┌─ Given information

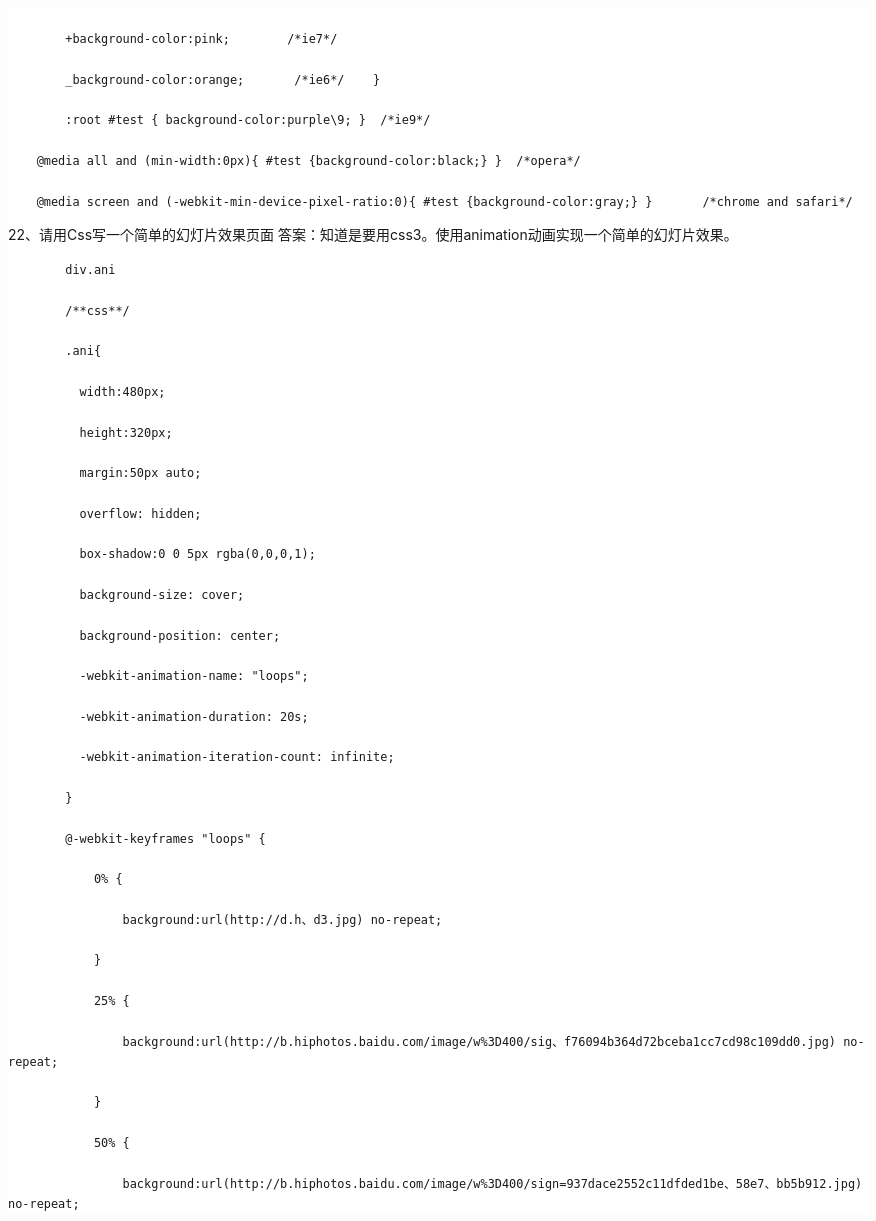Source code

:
 ```

        +background-color:pink;        /*ie7*/

        _background-color:orange;       /*ie6*/    }

        :root #test { background-color:purple\9; }  /*ie9*/

    @media all and (min-width:0px){ #test {background-color:black;} }  /*opera*/

    @media screen and (-webkit-min-device-pixel-ratio:0){ #test {background-color:gray;} }       /*chrome and safari*/
```
22、请用Css写一个简单的幻灯片效果页面
答案：知道是要用css3。使用animation动画实现一个简单的幻灯片效果。
```
        div.ani

        /**css**/

        .ani{

          width:480px;

          height:320px;

          margin:50px auto;

          overflow: hidden;

          box-shadow:0 0 5px rgba(0,0,0,1);

          background-size: cover;

          background-position: center;

          -webkit-animation-name: "loops";

          -webkit-animation-duration: 20s;

          -webkit-animation-iteration-count: infinite;

        }

        @-webkit-keyframes "loops" {

            0% {

                background:url(http://d.h、d3.jpg) no-repeat;            

            }

            25% {

                background:url(http://b.hiphotos.baidu.com/image/w%3D400/sig、f76094b364d72bceba1cc7cd98c109dd0.jpg) no-repeat;

            }

            50% {

                background:url(http://b.hiphotos.baidu.com/image/w%3D400/sign=937dace2552c11dfded1be、58e7、bb5b912.jpg) no-repeat;

```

└─

Exercise brief
Where a line of the data above includes the string "image", pull it out.

Solution for this problem
                background:url(http://b.hiphotos.baidu.com/image/w%3D400/sig、f76094b364d72bceba1cc7cd98c109dd0.jpg) no-repeat;
                background:url(http://b.hiphotos.baidu.com/image/w%3D400/sign=937dace2552c11dfded1be、58e7、bb5b912.jpg) no-repeat;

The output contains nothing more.